| REQUIREMENT A |
Can you return the part of the Drumcree news story starting with "Northern Ireland" and going on through "Hanna has said.", copied word for word?
| REQUIREMENT B |
Would you resume the news story about the Drumcree march dispute from the point where it stops?

| EXCERPT TO READ |
* * *
Northern Ireland

DUP urged to show leadership today, not refight 25-year-old dispute over Drumcree march

The Quinn brothers, Jason, Mark and Richard, killed in the arson attack on their home in Ballymoney at the height of the Drumcree dispute in 1998. The other brother Lee (behind) was not in the house.
The Quinn brothers, Jason, Mark and Richard, killed in the arson attack on their home in Ballymoney at the height of the Drumcree dispute in 1998. The other brother Lee (behind) was not in the house. The Quinn brothers, Jason, Mark and Richard, killed in the arson attack on their home in Ballymoney at the height of the Drumcree dispute in 1998. The other brother Lee (behind) was not in the house.

The DUP needs to offer leadership today rather than attempting to refight the Drumcree dispute that happened a quarter of a century ago, SDLP MP Claire Hanna has said.

Members of the Orange Order held a protest gathering on the 25th anniversary of a march being banned from passing a mainly Catholic area on the Garvaghy Road in Portadown.

Orange Order members at a barrier during the Drumcree parade in Portadown, Co Armagh (Niall Carson/PA)
Orange Order members at a barrier during the Drumcree parade in Portadown, Co Armagh (Niall Carson/PA) Orange Order members at a barrier during the Drumcree parade in Portadown, Co Armagh (Niall Carson/PA)

DUP MP Carla Lockhart said it was a "very sad day that 25 years on from this dispute we're still in the same situation where Orange feet are not welcome on a particular stretch of road".
* * *
| DATA |
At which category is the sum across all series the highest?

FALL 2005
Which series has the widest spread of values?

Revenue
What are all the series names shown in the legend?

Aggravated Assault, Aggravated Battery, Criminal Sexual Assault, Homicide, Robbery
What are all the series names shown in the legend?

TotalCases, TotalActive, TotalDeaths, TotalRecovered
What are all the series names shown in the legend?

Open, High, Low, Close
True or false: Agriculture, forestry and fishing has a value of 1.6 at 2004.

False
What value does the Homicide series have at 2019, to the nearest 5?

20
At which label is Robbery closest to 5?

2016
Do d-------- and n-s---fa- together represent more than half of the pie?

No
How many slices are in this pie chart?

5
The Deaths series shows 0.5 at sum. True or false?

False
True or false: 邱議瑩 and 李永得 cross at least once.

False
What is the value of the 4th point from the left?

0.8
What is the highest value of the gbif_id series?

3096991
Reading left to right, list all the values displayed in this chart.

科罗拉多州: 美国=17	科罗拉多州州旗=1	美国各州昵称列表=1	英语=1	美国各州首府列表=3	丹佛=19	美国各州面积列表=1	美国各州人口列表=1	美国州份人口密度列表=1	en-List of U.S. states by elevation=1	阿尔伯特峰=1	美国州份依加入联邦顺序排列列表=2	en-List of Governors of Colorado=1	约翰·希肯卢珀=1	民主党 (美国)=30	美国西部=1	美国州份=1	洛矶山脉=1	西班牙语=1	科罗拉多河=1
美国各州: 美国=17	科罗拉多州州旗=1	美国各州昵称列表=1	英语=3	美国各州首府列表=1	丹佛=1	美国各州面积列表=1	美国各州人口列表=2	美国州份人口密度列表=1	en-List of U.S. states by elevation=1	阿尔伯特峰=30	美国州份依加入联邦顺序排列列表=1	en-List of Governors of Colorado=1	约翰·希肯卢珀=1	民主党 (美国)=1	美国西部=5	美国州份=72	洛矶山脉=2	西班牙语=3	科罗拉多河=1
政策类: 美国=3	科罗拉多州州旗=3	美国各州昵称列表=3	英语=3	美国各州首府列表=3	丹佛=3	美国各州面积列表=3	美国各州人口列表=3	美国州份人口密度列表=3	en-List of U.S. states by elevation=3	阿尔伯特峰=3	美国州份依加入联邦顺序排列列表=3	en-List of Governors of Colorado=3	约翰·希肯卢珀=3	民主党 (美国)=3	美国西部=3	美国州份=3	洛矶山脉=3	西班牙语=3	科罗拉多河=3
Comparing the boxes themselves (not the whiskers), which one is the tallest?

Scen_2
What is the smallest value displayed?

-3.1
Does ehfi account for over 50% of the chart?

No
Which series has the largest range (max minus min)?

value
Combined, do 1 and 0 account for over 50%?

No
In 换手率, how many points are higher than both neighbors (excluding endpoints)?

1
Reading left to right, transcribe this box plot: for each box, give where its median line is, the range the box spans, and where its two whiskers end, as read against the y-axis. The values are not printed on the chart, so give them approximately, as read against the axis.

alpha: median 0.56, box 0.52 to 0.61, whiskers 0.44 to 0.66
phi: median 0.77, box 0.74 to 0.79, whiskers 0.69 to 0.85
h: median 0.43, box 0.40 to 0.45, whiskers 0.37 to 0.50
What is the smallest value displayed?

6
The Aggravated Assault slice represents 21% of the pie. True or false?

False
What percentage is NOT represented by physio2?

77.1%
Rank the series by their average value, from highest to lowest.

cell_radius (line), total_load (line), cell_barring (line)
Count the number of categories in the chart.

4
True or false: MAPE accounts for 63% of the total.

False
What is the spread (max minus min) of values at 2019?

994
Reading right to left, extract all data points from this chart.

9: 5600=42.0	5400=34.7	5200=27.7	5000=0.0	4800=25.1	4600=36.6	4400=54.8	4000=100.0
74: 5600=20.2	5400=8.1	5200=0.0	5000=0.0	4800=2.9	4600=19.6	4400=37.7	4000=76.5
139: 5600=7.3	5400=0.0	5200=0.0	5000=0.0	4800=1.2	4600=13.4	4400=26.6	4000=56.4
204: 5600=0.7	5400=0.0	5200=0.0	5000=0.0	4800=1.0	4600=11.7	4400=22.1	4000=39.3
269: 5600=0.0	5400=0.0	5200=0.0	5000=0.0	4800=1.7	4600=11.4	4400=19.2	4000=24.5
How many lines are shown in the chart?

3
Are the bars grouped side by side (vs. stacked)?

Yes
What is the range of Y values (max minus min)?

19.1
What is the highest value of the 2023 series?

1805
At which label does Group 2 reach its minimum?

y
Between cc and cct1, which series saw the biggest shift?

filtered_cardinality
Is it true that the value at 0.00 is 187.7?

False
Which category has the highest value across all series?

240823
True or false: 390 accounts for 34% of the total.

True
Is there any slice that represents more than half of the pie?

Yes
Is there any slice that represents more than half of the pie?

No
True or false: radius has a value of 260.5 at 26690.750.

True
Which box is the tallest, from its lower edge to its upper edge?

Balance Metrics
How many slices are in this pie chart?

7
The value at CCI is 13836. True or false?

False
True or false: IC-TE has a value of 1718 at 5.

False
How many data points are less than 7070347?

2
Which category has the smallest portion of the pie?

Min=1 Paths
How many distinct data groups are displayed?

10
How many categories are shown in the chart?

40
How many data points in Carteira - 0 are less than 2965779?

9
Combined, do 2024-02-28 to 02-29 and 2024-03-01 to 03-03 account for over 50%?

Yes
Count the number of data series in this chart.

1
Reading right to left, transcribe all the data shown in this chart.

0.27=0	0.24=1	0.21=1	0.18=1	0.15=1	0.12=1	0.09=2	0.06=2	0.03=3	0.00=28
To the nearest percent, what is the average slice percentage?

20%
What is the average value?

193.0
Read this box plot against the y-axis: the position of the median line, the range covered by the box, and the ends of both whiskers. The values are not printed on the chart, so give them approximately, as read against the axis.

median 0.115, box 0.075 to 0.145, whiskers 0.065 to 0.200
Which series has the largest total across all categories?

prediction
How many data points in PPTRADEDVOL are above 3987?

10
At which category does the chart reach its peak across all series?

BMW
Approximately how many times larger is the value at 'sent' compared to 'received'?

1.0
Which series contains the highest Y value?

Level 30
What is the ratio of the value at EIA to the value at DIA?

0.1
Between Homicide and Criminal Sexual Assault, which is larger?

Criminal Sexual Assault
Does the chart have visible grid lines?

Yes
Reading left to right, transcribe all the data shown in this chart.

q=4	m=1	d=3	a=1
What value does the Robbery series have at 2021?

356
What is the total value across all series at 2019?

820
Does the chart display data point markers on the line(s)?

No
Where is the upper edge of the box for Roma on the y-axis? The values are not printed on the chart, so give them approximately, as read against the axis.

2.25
* * *
| EXPECTED ANSWER A |
Northern Ireland

DUP urged to show leadership today, not refight 25-year-old dispute over Drumcree march

The Quinn brothers, Jason, Mark and Richard, killed in the arson attack on their home in Ballymoney at the height of the Drumcree dispute in 1998. The other brother Lee (behind) was not in the house.
The Quinn brothers, Jason, Mark and Richard, killed in the arson attack on their home in Ballymoney at the height of the Drumcree dispute in 1998. The other brother Lee (behind) was not in the house. The Quinn brothers, Jason, Mark and Richard, killed in the arson attack on their home in Ballymoney at the height of the Drumcree dispute in 1998. The other brother Lee (behind) was not in the house.

The DUP needs to offer leadership today rather than attempting to refight the Drumcree dispute that happened a quarter of a century ago, SDLP MP Claire Hanna has said.

| EXPECTED ANSWER B |
The 1998 ban followed several years of violent clashes across Northern Ireland.

Tensions, and the violence around Drumcree abated as people across the north reacted with horror to the murders of the three Quinn brothers, Jason, Mark and Richard, in a loyalist arson attack on their home in Ballymoney on July 12 that year.

Drumcree in 1995
Drumcree in 1995 Drumcree in 1995

Large scale protests continued until 2001 but have been much smaller since. 

"I think you might as well ask to refight the Battle of the Boyne, that is a fight that is in the past," said Ms Hanna, MP for South Belfast.

"That dispute, as anyone who was around at the time will know, was profoundly damaging to community relations. There were awful scenes around it and awful consequences.

"I think the DUP need to get their heads around the world we are living in today, and to offer leadership around the world we are living in today."

SDLP MP Claire Hanna (Mark Marlow/PA)
SDLP MP Claire Hanna (Mark Marlow/PA) SDLP MP Claire Hanna (Mark Marlow/PA)

Residents of the Garvaghy Road long campaigned against the march and were able to stop Orange Order members parading past their homes in 1995 and 1996, leading to widespread violence by loyalists.

In 1997, the then RUC and the British Army locked down the Garvaghy Road to allow the march to pass through the area. This led to violence by nationalists.

Orange Order members held a short protest on Sunday. Grand secretary Mervyn Gibson said the protest will be held each year and called for the Parades Commission to be disbanded.

On the protest, Mr Gibson said: "It's great but also sad to see that brethren have been standing here for 25 years - 25 years and everybody thinks its sorted."

He added that it was not "sorted and that brethren would remain here until there is a resolution".

Orange Order members at a barrier during the Drumcree parade in Portadown, Co Armagh (Niall Carson/PA)
Orange Order members at a barrier during the Drumcree parade in Portadown, Co Armagh (Niall Carson/PA) Orange Order members at a barrier during the Drumcree parade in Portadown, Co Armagh (Niall Carson/PA)

"That resolution is for the brethren of Portadown to find with those who are prepared to listen to them, with those who are prepared to compromise with them, with those who are prepared to talk with them, Mr Gibson added.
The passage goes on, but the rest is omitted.